Think of the actions involved. One character, while dodging and weaving in combat, is trying to stand still long enough to hand a very thin and light item off to another. The other has to also dodge, weave, and pluck the item from his dodging friend's outstretched and bobbing hand. The thing to remember is that "holding it (the wand) out" is not the end of the first character's responsibility. He is not done when he sticks his hand out. He is handing this thing off. Which is some small effort at least.
On the really conservative end, attacking unarmed is a standard action that provokes an AoO. Aid another, likewise.
In the middle, drawing a weapon and picking up an item are move actions. Drawing does not provoke. Picking up the item, does.
On the other end, a free action is defined as speaking. Or dropping an item. Neither provokes.

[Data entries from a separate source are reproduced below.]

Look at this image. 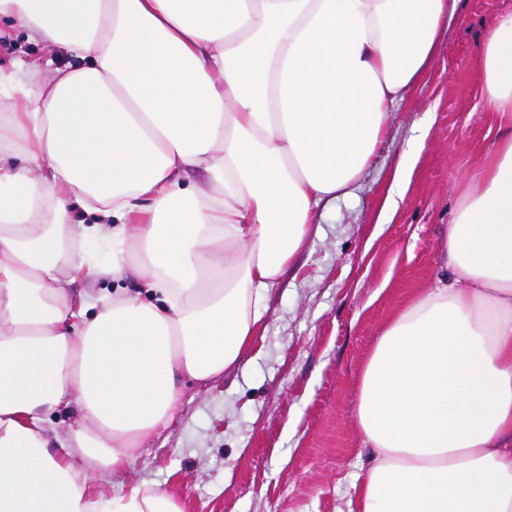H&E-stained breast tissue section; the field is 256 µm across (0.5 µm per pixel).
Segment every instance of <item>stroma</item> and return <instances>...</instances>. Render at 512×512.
<instances>
[{
	"mask_svg": "<svg viewBox=\"0 0 512 512\" xmlns=\"http://www.w3.org/2000/svg\"><path fill=\"white\" fill-rule=\"evenodd\" d=\"M512 0H457L420 84L390 112L372 166L349 198L322 203L305 249L260 305L261 333L222 381L185 384L168 426L97 487L172 492L183 512H347L366 462L357 377L390 314L446 271L441 230L497 135L483 108L480 44ZM52 58L0 32V70ZM411 159L404 184L394 173Z\"/></svg>",
	"mask_w": 512,
	"mask_h": 512,
	"instance_id": "stroma-1",
	"label": "stroma"
}]
</instances>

My spider-sense screams that handing a wand off to your buddy is not so easy a task as speaking or dropping the wand would be. This smells like a move action.
| Asphesteros |
That bit with the bowmen is awesome. Thing that's tricky is each inidividual is taking a full rounds worth of actions, just the actions are resolved in sequence as though they're consecutive for ease of gameplay. So if there's a 100 people acting in a round, a round is still 6 seconds long, not 600 seconds, and each individuals allotment of standard move and free actions still adds up to a 6 seconds long block, not 6/100ths of a second. So even though each individual's actions are being resolved in sequence, realy when guy 2 is reaching for guy 1's bow/wand/sword - guy 1 is actually still using it.
They gotta abstract it into turns to make the action manageable, but you'd be right not to let your players use that to bend space-time too much.

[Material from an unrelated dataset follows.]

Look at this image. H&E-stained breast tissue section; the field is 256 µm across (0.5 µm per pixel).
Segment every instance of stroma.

The rules also gives the DM a specific out for free actions: "However, there are reasonable limits on what you can really do for free, as decided by the GM."
| james maissen |
Did my players just break the game again?
They have a wand of searing light.Everyone is 4th level,
They have a wand with a 3rd level spell and they are 4th level.
That would be your problem.
Each charge on that wand is worth 15x5x3=225gp which should be a considerable amount of the treasure that they expect to get for an encounter and that's just one charge!
That said if 2d8 or so touch attacks are breaking things then it seems far too fragile imho.
-James
| udalrich |
They are spending almost 700 gp a turn. Since they are using up resources, I don't see the problem with it. Mostly likely, they are using a large amount of consumable resources for a temporary power surge. (Sort of like a nova from a psionic character, except 8 hours of rest won't help them.)
OTOH, if there is something like a CR 10 vampire approaching them (who would take 5d8 damage per shot), this seems a sensible way to avoid a TPK.
OTOOH, if it was a line of fighters passing around their Sword of Awesome, that I would not allow, since they are not using resources that can be exhausted.